Implementation evidence points to organizational factors rather than accessibility outcomes. The Thomson Foundation framework outlines a progression from awareness through integration to operation, but provides minimal detail on accessibility tool implementation. Research confirms that AI adoption is driven by institutional legitimacy pressures and mimetic behavior, with successful implementation requiring augmentation models where AI enhances human capabilities. Staff training, workflow integration, and cultural dimensions of human-AI collaboration emerge as central challenges, yet measured audience outcomes for disabled, multilingual, or low-literacy news consumers remain largely unexamined.

The evidence base suffers from several critical limitations: most research originates from non-news settings (social media, e-commerce, digital publishing, healthcare), ASR systems perform significantly worse for deaf speech (78% WER versus 18% for hearing speech), and only 4% of popular videos include captions for non-speech sounds that DHH audiences need. WCAG compliance studies and standards-based evaluations exist, but rarely in newsroom-specific contexts, leaving fundamental questions about how AI accessibility tools perform under the unique constraints of journalism—editorial standards, breaking news timelines, and journalistic context—unanswered.

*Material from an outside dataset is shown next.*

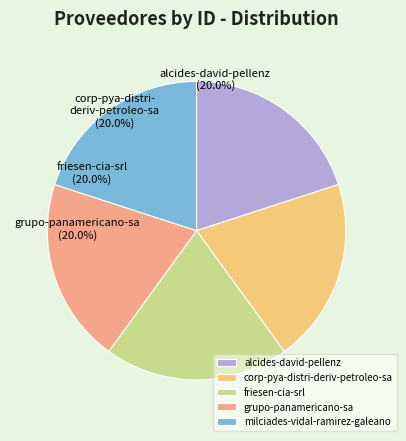

Count the number of slices in the pie.

5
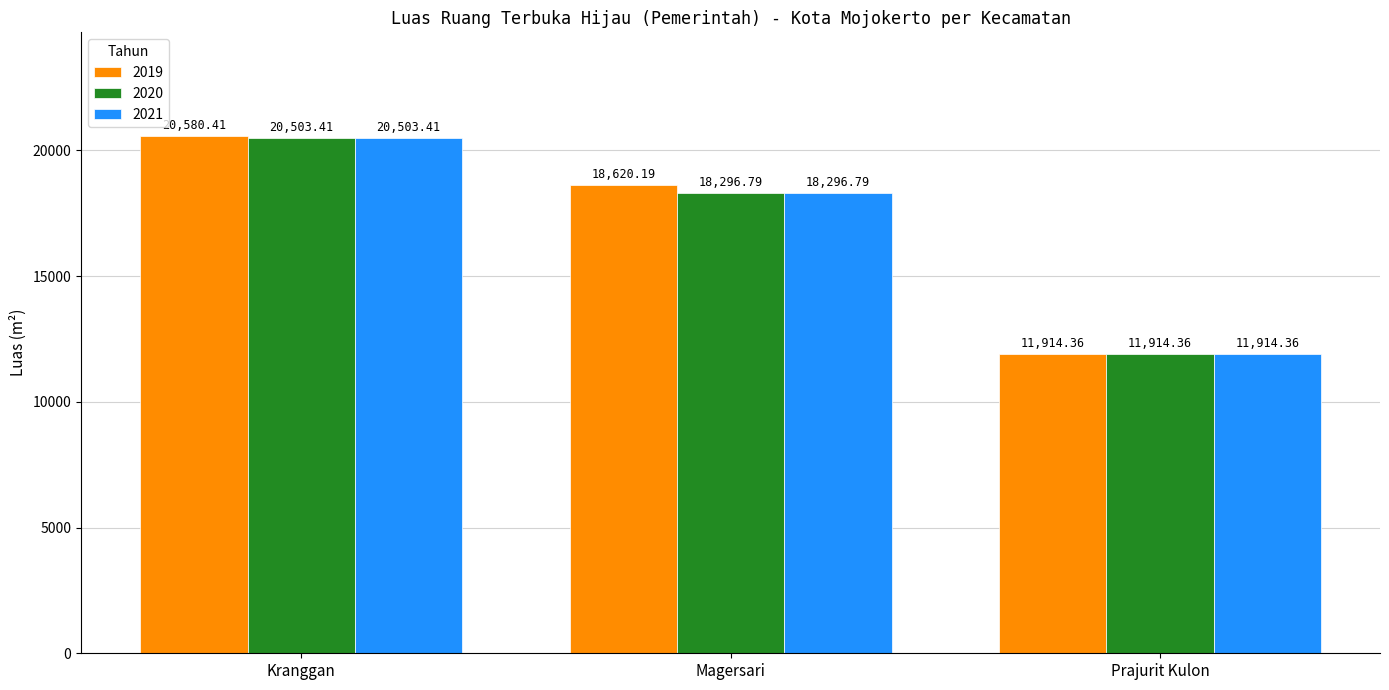

Which label corresponds to the largest value in the chart?

Kranggan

Key gaps include: newsroom-specific alt text audits, translation and multilingual audience outcomes, measured impacts for low-literacy news consumers, and longitudinal studies tracking whether AI accessibility improvements translate to increased engagement or comprehension for disabled or multilingual audiences. The field requires more primary research using participatory methods that include disabled communities as co-designers rather than end users, moving beyond vendor product evaluations toward independent academic and journalistic assessments of tool performance in authentic news production environments.

Compiled by keel (the research engine), rendered in the garden. Machine-generated synthesis from gathered sources — not human-reviewed.